EXERCISE REQUIREMENTS ▸ Will you write out, word for word, every line from the one with "photomicrograph demonstrates no" to the final line of the data below, with the pictures left out?

+++ SOURCE MATERIAL

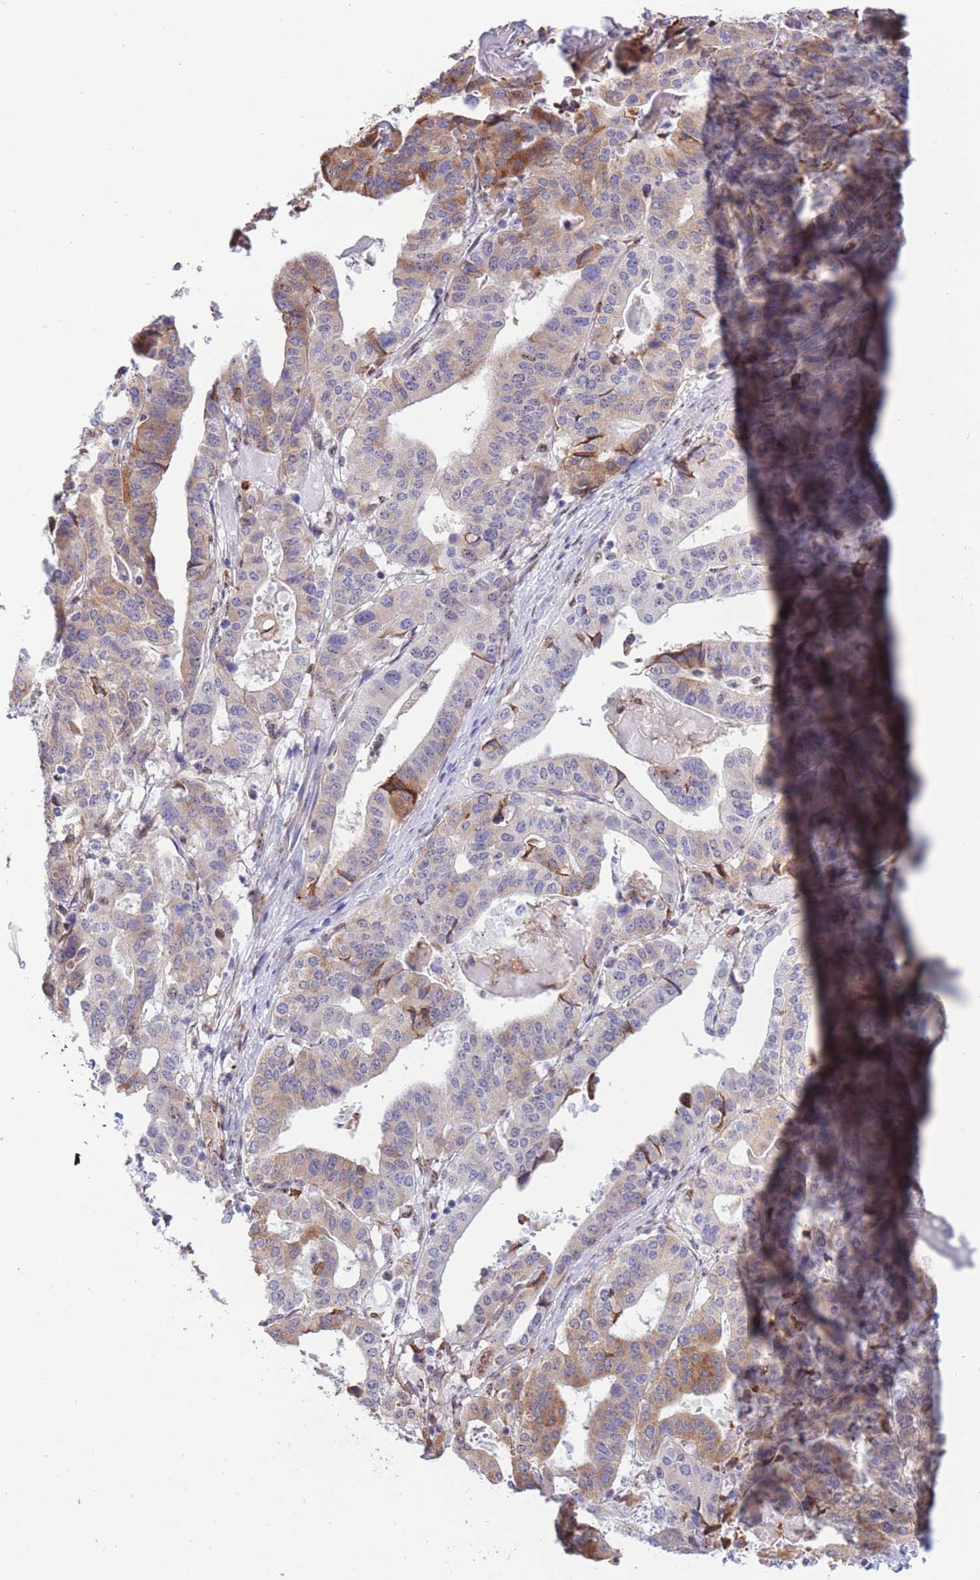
{"staining": {"intensity": "moderate", "quantity": ">75%", "location": "cytoplasmic/membranous"}, "tissue": "stomach cancer", "cell_type": "Tumor cells", "image_type": "cancer", "snomed": [{"axis": "morphology", "description": "Adenocarcinoma, NOS"}, {"axis": "topography", "description": "Stomach"}], "caption": "This is an image of IHC staining of stomach adenocarcinoma, which shows moderate expression in the cytoplasmic/membranous of tumor cells.", "gene": "FAM153A", "patient": {"sex": "male", "age": 48}}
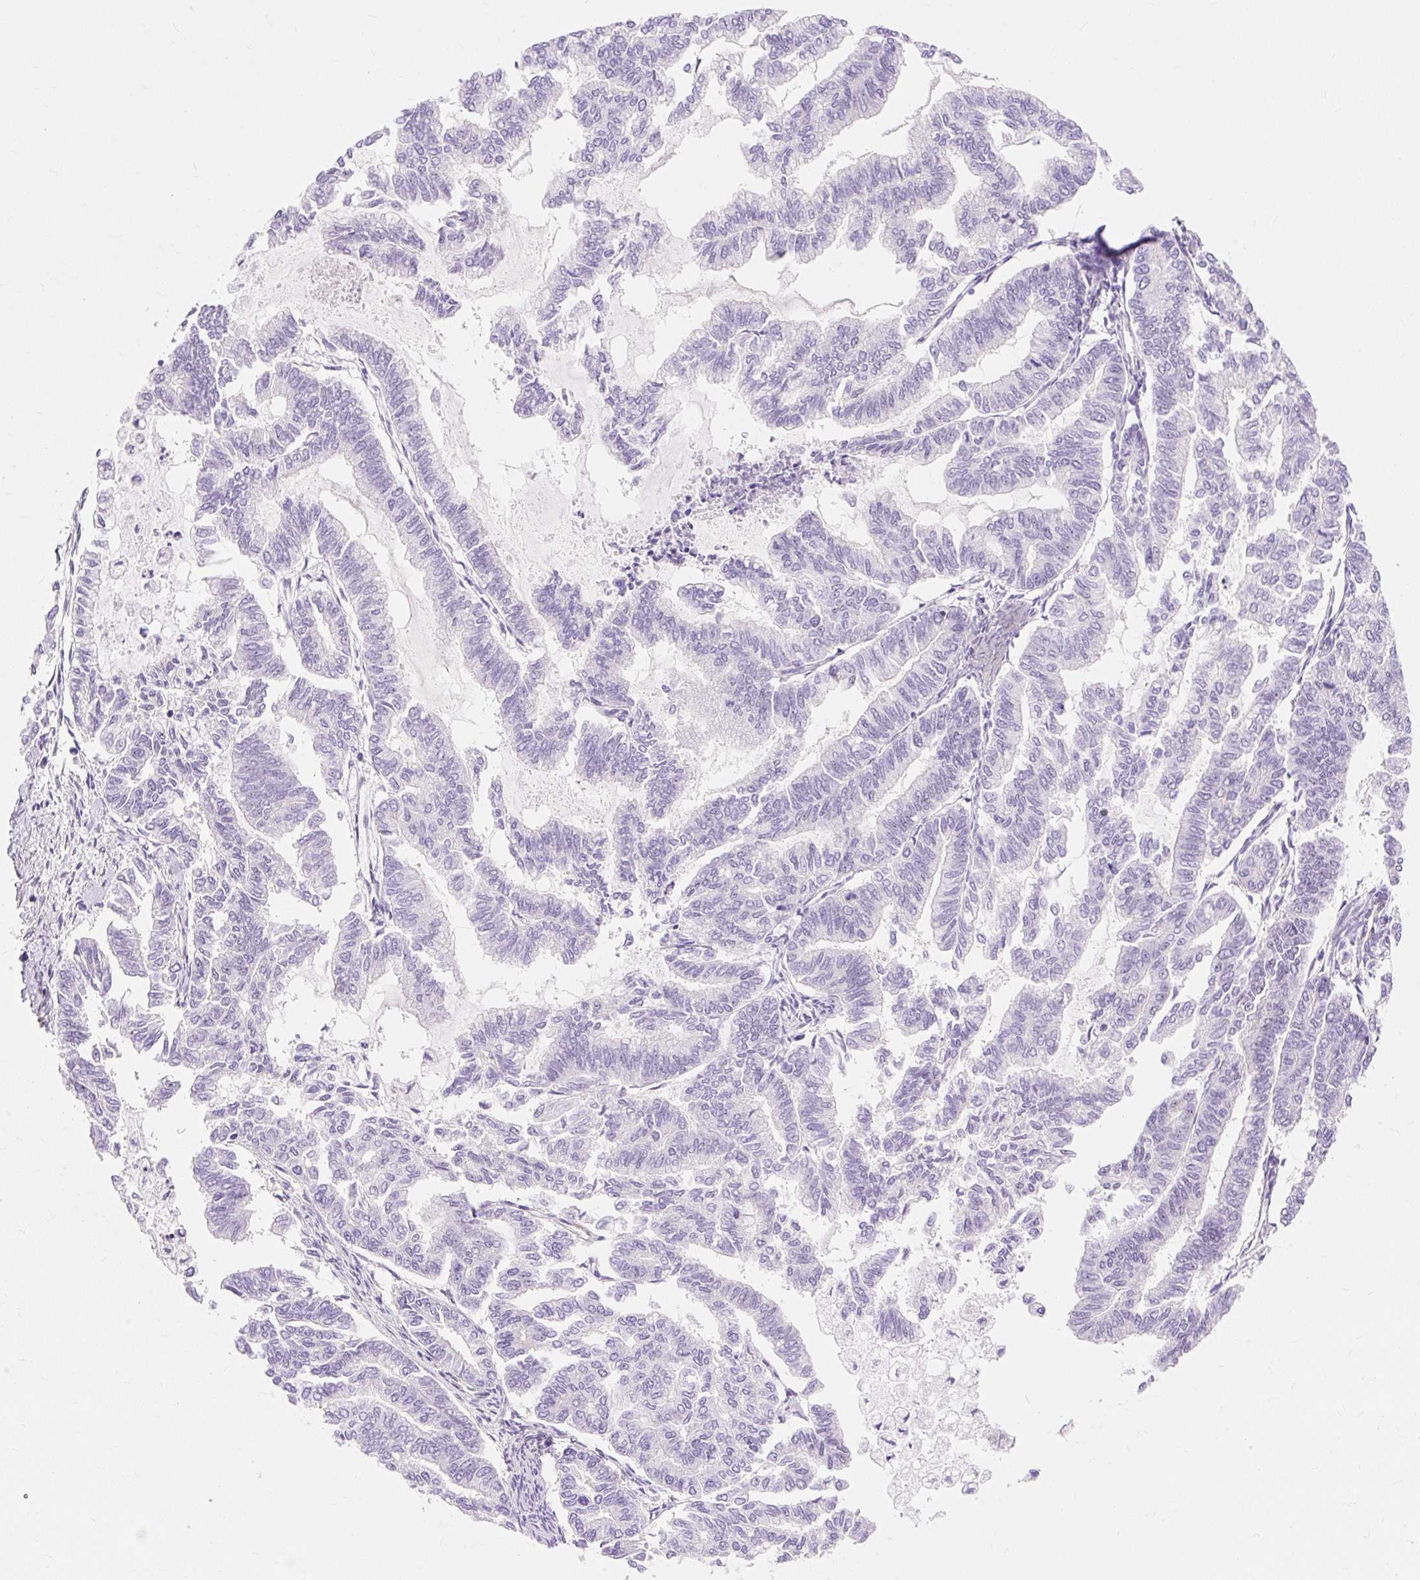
{"staining": {"intensity": "negative", "quantity": "none", "location": "none"}, "tissue": "endometrial cancer", "cell_type": "Tumor cells", "image_type": "cancer", "snomed": [{"axis": "morphology", "description": "Adenocarcinoma, NOS"}, {"axis": "topography", "description": "Endometrium"}], "caption": "The photomicrograph demonstrates no staining of tumor cells in endometrial adenocarcinoma.", "gene": "OBP2A", "patient": {"sex": "female", "age": 79}}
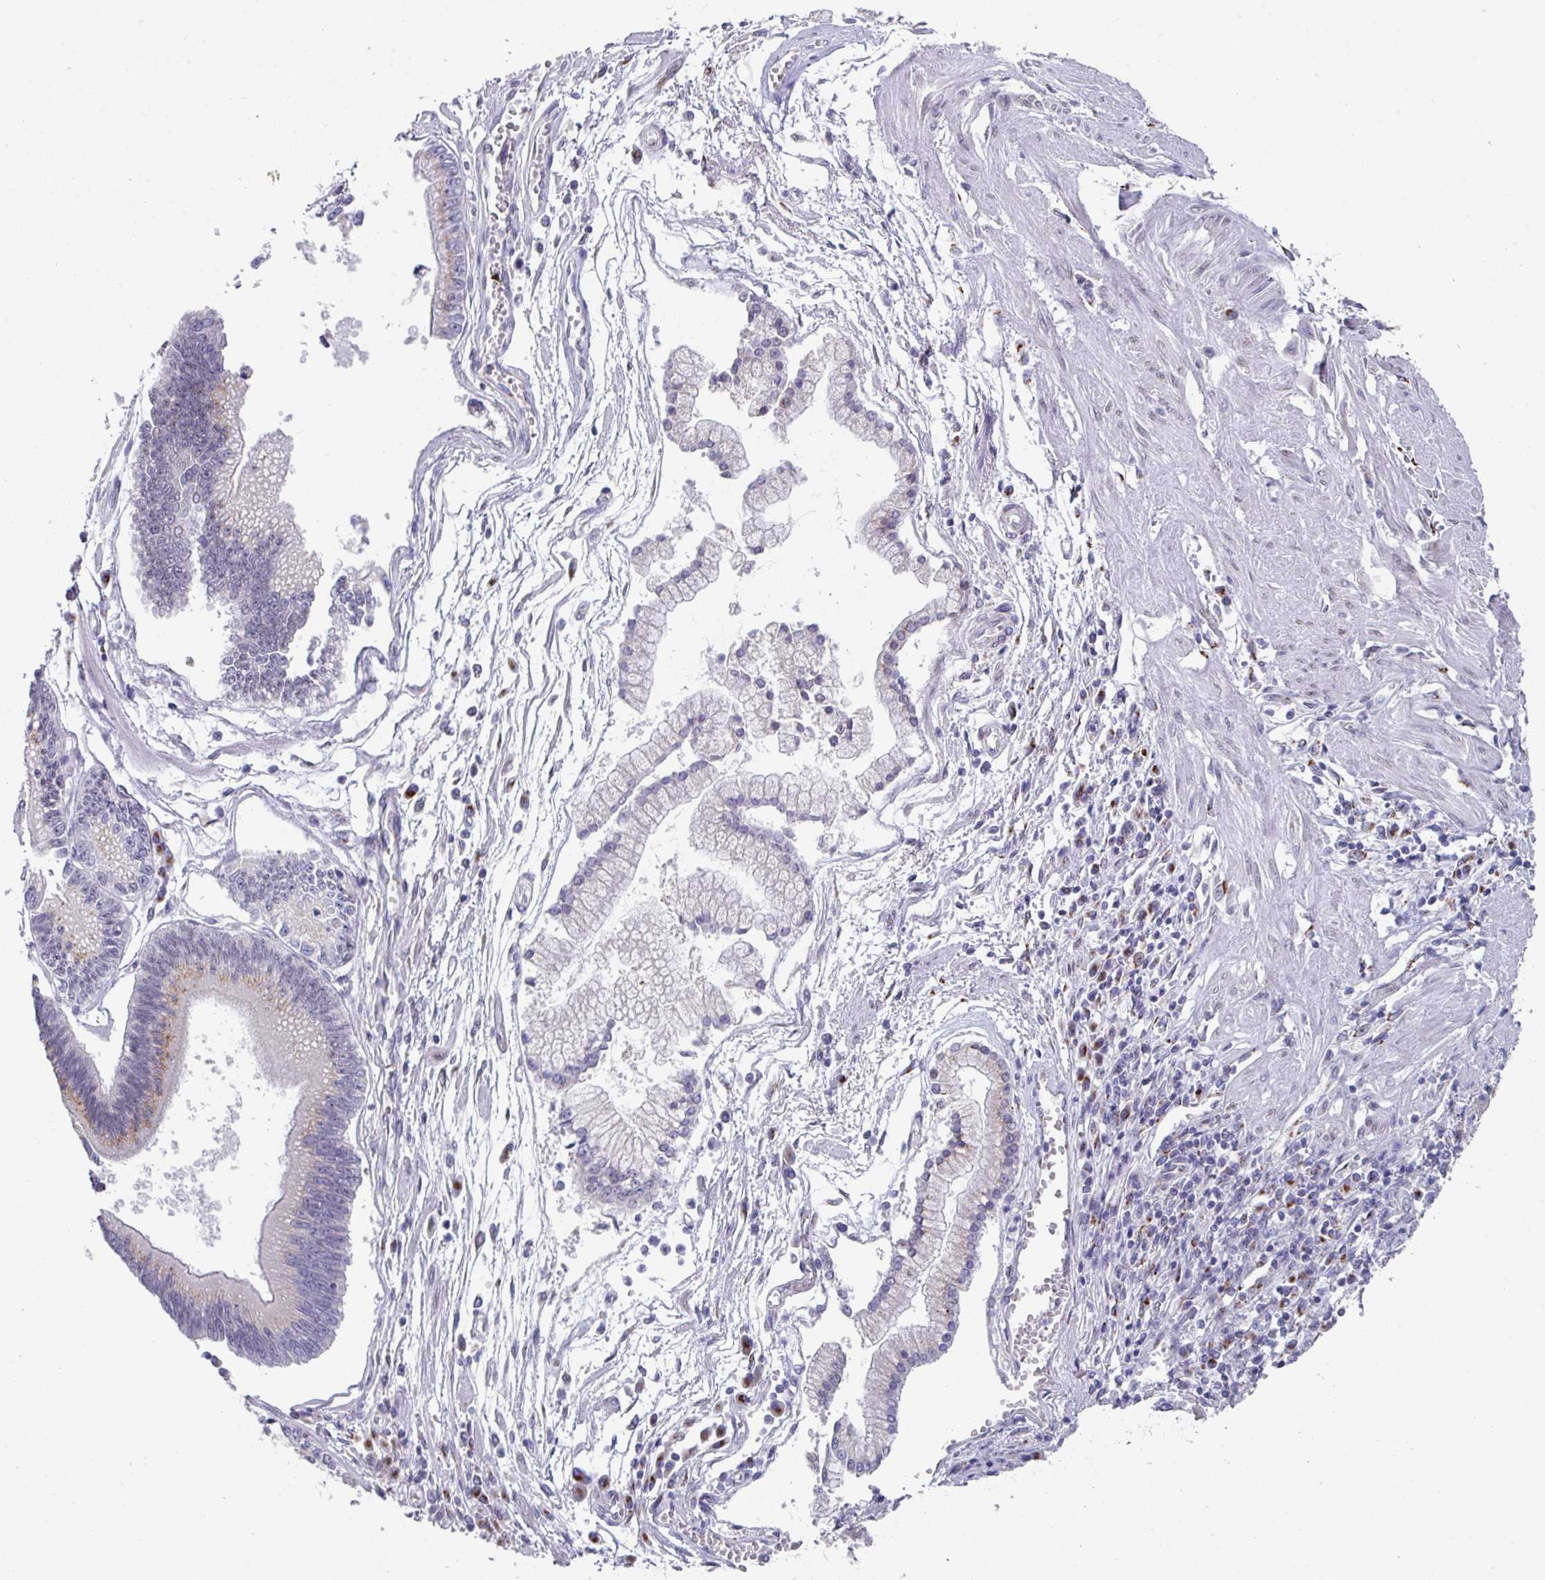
{"staining": {"intensity": "negative", "quantity": "none", "location": "none"}, "tissue": "stomach cancer", "cell_type": "Tumor cells", "image_type": "cancer", "snomed": [{"axis": "morphology", "description": "Adenocarcinoma, NOS"}, {"axis": "topography", "description": "Stomach"}], "caption": "Immunohistochemistry histopathology image of stomach cancer stained for a protein (brown), which shows no staining in tumor cells.", "gene": "VKORC1L1", "patient": {"sex": "male", "age": 59}}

++++++

REPLY ▸
{"staining": {"intensity": "negative", "quantity": "none", "location": "none"}, "tissue": "endometrial cancer", "cell_type": "Tumor cells", "image_type": "cancer", "snomed": [{"axis": "morphology", "description": "Adenocarcinoma, NOS"}, {"axis": "topography", "description": "Endometrium"}], "caption": "The photomicrograph demonstrates no staining of tumor cells in endometrial adenocarcinoma.", "gene": "OBP2A", "patient": {"sex": "female", "age": 79}}
{"staining": {"intensity": "negative", "quantity": "none", "location": "none"}, "tissue": "stomach cancer", "cell_type": "Tumor cells", "image_type": "cancer", "snomed": [{"axis": "morphology", "description": "Adenocarcinoma, NOS"}, {"axis": "topography", "description": "Stomach"}], "caption": "Immunohistochemistry histopathology image of stomach cancer stained for a protein (brown), which shows no staining in tumor cells.", "gene": "VKORC1L1", "patient": {"sex": "male", "age": 59}}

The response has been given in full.